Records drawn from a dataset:

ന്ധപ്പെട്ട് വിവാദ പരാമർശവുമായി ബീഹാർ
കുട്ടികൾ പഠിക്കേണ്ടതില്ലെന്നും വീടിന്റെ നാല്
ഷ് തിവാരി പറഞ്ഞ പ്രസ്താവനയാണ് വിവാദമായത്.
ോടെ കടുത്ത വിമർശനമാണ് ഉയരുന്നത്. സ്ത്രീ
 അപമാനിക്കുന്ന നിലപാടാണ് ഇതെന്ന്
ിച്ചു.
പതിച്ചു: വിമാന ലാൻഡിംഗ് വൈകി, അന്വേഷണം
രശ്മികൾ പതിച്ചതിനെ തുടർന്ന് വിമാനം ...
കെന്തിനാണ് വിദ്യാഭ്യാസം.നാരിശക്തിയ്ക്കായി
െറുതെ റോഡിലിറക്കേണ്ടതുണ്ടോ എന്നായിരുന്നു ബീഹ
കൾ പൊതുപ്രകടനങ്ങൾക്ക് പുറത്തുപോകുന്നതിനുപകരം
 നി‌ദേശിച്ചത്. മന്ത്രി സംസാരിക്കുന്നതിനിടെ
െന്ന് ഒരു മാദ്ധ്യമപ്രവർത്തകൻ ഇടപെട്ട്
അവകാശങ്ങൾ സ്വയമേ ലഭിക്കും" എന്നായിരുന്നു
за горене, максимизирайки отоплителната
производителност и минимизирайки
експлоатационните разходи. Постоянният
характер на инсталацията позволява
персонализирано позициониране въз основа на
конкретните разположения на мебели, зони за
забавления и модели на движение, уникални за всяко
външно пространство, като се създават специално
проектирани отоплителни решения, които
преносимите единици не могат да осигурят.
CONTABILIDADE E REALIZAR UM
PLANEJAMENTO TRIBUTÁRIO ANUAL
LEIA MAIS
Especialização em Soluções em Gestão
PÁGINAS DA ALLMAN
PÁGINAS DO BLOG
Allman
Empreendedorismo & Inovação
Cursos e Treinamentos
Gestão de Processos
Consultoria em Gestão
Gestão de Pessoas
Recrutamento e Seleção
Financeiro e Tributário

Instruction: Scan the lines above, and whenever one holds the string "Gestão", copy it.

Written solution:
Especialização em Soluções em Gestão
Gestão de Processos
Consultoria em Gestão
Gestão de Pessoas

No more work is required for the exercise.